Your task is to reproduce, exactly and only, the lines running from the line containing "步期，从2003年至2007年，国资委在依" to the end of the data below, both included.

Dataset records
□ □ □ □ □
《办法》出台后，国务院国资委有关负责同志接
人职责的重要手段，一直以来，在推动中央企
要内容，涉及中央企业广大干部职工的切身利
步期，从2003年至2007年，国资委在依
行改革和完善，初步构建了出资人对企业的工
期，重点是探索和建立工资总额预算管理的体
□ □ □ □ □
**Finished task:**
步期，从2003年至2007年，国资委在依
行改革和完善，初步构建了出资人对企业的工
期，重点是探索和建立工资总额预算管理的体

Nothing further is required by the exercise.